* **ASSIGNMENT**
If a line below contains the string "lines", copy it out.

* **MATERIAL SUPPLIED**
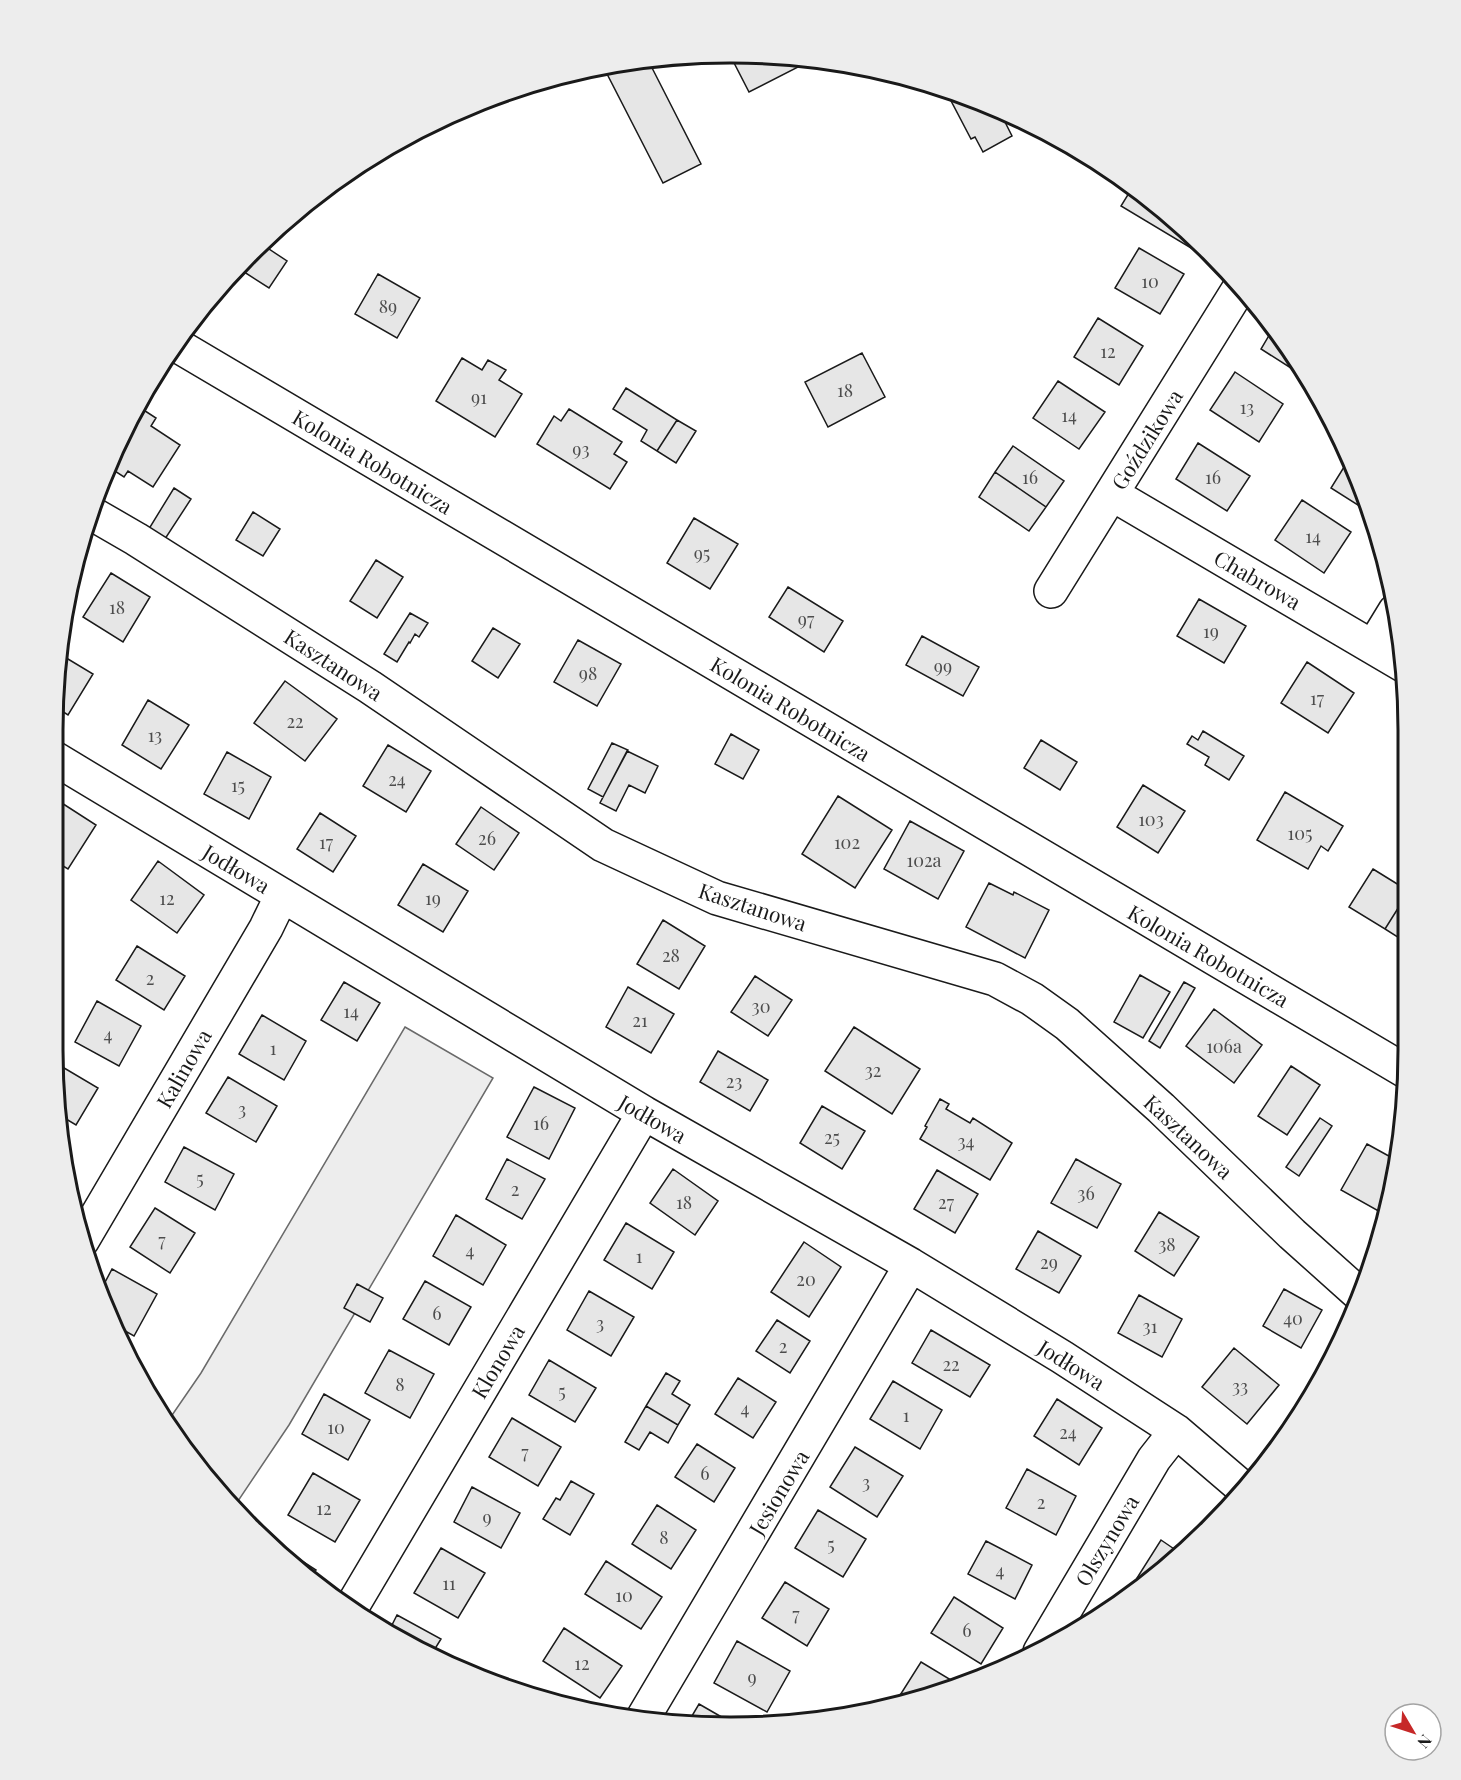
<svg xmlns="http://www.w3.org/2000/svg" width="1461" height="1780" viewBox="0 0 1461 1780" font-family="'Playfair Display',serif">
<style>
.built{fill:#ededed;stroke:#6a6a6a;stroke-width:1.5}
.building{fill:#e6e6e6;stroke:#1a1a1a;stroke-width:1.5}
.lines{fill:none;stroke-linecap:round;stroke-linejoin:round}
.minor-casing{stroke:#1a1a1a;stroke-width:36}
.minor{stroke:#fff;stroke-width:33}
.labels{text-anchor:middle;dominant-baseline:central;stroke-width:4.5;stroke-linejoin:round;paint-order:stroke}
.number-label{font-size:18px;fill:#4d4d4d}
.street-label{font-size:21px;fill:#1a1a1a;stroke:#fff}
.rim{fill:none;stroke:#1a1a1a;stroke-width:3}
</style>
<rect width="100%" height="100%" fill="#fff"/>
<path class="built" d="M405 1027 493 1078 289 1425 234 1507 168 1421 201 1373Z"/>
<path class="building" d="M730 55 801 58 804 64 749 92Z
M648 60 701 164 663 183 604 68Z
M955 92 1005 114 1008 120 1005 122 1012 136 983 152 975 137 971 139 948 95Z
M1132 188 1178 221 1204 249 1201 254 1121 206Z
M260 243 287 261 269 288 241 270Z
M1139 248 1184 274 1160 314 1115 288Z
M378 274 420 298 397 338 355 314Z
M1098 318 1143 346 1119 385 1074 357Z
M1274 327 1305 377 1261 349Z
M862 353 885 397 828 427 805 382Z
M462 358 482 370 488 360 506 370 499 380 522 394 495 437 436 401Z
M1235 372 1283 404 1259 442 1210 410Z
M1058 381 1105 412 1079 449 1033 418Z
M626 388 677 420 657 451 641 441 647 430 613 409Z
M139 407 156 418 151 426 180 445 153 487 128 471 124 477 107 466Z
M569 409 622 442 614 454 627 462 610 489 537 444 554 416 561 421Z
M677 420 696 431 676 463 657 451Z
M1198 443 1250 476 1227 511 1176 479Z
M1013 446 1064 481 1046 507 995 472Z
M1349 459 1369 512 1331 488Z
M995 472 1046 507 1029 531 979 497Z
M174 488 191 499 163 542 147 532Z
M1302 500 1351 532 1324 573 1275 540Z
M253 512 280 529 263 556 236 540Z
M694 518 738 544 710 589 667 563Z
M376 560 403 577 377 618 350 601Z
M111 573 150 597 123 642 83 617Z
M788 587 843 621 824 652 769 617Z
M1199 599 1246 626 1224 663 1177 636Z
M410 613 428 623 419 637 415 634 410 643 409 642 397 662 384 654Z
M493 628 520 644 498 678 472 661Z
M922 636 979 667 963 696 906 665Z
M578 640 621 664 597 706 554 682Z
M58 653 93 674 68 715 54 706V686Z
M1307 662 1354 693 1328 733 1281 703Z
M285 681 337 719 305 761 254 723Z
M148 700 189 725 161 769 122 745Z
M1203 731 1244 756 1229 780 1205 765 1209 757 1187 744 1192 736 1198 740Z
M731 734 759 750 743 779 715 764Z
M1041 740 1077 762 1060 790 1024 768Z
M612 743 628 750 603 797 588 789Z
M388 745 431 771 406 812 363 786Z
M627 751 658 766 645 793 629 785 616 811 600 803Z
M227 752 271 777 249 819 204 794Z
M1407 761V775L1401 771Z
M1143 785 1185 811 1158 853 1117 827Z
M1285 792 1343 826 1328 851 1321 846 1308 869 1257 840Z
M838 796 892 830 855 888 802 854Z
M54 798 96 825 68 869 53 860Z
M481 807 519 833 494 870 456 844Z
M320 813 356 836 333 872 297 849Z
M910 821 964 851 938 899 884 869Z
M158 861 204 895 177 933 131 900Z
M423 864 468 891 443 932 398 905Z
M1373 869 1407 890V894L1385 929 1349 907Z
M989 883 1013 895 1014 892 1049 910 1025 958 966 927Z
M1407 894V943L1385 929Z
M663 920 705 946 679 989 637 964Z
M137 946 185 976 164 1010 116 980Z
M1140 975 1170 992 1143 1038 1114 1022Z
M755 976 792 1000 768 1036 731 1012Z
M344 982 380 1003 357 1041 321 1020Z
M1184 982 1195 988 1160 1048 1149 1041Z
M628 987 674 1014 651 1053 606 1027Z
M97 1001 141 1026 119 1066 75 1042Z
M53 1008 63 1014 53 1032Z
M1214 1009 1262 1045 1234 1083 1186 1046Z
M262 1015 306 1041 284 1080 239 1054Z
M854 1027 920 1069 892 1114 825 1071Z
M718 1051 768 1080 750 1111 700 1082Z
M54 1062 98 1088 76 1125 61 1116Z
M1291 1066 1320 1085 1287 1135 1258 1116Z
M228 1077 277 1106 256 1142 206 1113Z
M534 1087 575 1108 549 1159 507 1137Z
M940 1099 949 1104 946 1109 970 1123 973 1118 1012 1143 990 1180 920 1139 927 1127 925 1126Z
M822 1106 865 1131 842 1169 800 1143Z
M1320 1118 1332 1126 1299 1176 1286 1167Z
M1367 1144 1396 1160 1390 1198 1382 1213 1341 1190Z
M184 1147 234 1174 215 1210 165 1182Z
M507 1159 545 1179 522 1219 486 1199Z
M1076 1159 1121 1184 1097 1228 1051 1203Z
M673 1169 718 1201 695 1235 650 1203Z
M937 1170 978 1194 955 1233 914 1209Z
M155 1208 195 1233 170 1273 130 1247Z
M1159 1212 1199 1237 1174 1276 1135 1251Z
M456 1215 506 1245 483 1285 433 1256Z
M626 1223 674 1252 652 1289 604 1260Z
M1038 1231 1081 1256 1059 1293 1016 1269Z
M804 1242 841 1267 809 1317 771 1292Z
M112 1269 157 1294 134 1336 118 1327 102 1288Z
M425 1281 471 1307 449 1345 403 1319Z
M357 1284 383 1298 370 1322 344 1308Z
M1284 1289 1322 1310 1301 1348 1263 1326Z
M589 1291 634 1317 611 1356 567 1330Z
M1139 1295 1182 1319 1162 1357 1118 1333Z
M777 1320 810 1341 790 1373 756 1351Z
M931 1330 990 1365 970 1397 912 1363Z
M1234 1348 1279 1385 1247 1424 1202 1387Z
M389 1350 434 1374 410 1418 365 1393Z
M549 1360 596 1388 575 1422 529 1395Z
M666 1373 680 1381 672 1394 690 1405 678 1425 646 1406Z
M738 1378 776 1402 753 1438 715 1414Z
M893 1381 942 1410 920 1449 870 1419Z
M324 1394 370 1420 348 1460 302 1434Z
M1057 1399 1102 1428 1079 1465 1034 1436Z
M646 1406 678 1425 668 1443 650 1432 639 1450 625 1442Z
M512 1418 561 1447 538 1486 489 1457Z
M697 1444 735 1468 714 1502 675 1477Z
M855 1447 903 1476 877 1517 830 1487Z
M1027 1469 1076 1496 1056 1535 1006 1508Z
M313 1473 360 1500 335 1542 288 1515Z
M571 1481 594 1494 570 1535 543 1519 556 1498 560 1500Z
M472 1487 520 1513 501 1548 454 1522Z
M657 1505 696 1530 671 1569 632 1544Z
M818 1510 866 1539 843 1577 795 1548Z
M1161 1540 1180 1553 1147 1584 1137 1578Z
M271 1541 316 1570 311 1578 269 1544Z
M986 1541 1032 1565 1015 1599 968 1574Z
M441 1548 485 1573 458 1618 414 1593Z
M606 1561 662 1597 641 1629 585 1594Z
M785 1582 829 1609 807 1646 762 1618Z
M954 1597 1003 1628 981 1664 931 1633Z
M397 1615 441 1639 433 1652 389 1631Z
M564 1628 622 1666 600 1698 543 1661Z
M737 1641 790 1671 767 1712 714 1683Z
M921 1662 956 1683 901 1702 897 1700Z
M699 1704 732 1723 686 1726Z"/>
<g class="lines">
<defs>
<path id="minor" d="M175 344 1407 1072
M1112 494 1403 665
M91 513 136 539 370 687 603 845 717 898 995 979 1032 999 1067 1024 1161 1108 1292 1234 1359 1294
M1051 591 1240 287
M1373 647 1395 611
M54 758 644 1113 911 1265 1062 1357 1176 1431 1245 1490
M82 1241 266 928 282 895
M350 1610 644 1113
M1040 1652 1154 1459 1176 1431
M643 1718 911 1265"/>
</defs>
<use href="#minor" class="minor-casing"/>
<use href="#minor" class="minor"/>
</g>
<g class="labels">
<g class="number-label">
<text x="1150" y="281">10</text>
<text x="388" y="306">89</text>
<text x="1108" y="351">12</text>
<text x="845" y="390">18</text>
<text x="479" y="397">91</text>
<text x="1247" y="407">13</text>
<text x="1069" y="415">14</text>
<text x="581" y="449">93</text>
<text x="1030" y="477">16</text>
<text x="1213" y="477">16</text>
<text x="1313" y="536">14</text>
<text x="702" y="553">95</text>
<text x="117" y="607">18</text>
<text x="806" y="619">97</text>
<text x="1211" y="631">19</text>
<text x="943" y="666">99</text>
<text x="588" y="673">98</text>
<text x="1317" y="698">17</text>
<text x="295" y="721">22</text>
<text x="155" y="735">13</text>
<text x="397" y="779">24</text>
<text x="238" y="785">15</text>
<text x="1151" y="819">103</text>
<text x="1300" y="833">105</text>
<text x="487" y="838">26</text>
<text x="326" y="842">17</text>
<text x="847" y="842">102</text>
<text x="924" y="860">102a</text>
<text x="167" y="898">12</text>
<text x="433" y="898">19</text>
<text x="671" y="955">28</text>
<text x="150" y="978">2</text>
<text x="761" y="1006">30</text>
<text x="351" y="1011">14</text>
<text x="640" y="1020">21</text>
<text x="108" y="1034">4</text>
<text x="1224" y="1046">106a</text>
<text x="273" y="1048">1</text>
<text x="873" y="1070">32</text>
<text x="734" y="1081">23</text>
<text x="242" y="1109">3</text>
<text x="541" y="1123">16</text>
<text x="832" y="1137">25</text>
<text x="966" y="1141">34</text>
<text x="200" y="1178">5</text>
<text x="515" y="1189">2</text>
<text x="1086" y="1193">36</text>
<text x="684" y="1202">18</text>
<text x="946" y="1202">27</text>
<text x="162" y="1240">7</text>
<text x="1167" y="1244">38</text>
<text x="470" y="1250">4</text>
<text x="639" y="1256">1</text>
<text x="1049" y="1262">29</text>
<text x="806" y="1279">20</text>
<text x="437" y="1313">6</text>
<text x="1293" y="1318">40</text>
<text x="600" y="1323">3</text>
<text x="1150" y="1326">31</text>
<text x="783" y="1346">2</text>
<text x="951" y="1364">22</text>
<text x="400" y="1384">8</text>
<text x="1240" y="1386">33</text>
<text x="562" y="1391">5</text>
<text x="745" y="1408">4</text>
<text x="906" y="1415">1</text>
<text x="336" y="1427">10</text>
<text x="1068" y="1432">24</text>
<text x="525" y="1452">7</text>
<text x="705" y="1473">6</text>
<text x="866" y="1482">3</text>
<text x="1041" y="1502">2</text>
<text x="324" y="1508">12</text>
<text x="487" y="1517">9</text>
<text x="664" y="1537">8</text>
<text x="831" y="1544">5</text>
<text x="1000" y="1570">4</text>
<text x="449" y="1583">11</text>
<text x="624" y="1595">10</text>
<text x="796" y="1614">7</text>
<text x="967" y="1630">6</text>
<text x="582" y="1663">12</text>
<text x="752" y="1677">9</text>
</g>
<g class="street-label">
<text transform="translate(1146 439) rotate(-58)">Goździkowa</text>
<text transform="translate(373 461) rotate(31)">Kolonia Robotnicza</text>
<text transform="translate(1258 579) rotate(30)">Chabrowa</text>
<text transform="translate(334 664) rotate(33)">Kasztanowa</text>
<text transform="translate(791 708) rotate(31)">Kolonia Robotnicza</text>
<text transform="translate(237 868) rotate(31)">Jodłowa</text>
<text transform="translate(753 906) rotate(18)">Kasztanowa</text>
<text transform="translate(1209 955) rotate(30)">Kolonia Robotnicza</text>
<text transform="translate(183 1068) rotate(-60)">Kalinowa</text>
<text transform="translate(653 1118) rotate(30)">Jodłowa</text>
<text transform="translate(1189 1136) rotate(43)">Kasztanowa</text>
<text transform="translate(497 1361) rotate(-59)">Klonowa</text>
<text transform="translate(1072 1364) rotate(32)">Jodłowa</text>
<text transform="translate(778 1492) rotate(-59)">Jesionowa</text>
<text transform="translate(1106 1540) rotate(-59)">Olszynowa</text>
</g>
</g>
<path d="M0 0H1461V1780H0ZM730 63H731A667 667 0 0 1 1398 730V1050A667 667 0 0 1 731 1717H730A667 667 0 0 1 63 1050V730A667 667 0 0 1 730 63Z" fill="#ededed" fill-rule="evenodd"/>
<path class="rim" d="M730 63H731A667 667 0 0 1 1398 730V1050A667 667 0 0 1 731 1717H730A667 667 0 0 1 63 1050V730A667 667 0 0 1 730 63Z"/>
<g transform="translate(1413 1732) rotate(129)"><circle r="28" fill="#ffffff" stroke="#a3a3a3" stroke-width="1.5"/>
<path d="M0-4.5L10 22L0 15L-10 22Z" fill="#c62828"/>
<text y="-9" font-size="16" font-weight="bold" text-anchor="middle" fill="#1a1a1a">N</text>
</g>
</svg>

* **RESPONSE AREA**
.lines{fill:none;stroke-linecap:round;stroke-linejoin:round}
<g class="lines">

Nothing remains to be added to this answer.